On Monday, it was announced that Kendrick Lamar won a Pulitzer Prize for his 2017 critically acclaimed album, DAMN, making him the first rapper to receive the honor. In addition to marking the first time that a music Pulitzer was given to a hip-hop album, this also sets a new precedent for an artist with such commercial appeal and success. Rather, the honor has traditionally been awarded to more obscure classical and jazz compositions.
Here are four other African American trailblazers who were recognized with the prestigious honor.
Gwendolyn Brooks became the first black person to win a Pulitzer Prize in 1950 for her book Annie Allen, which chronicles the evolution of a young Black girl into womanhood through poetry. Brooks, a literary giant who focused much of her work on documenting the lives and struggle of African Americans and migrants, was also the first black woman to serve as the poetry consultant to the Library of Congress.
In 2012, Suzan-Lori Parks became the first black woman playwright to be awarded a Pulitzer Prize for Drama for her play Topdog/Underdog, a story of two African American brothers struggling with romantic relationships, poverty, addiction, and racism.

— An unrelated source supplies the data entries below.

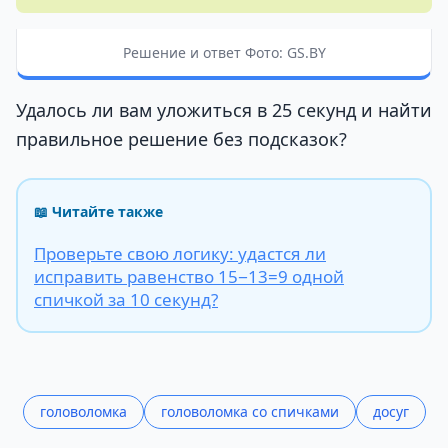
Решение и ответ Фото: GS.BY
Удалось ли вам уложиться в 25 секунд и найти
правильное решение без подсказок?
📖 Читайте также
Проверьте свою логику: удастся ли
исправить равенство 15−13=9 одной
спичкой за 10 секунд?
головоломка
головоломка со спичками
досуг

Playwright Lynn Nottage made history when she became the first woman to win two Pulitzer Prizes. She won the 2017 Pulitzer Prize for Drama for the Broadway play Sweat and her first Pulitzer in 2009 for Ruined, an off-Broadway.
“On some level, I’ve always been a writer,” the Brooklyn native told Black Enterprise. “When I was 5 years old, I began crafting stories in my living room for my parents, and whenever they would have guests over, I would create little drama productions to perform for them, and I would get my brother to be one of my performers.”

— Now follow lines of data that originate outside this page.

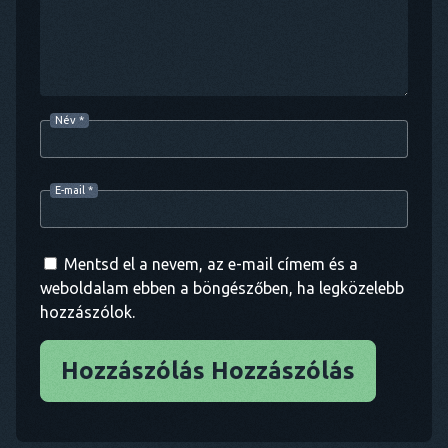
Név
*
E-mail
*
Mentsd el a nevem, az e-mail címem és a
weboldalam ebben a böngészőben, ha legközelebb
hozzászólok.
Hozzászólás Hozzászólás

In addition to joining an elite group of black Pulitzer-winning writers, Nottage is an associate professor of theater at Columbia University.
George Walker became the first African American to receive a coveted Pulitzer Prize in Music in 1996 for his work Lilacs. Walker, who is noted as one of the greatest composers of his time, was also the first African American to graduate from the Curtis Institute in 1954, receive a doctorate degree from Eastman School in 1956, and become a tenured faculty member at Smith College.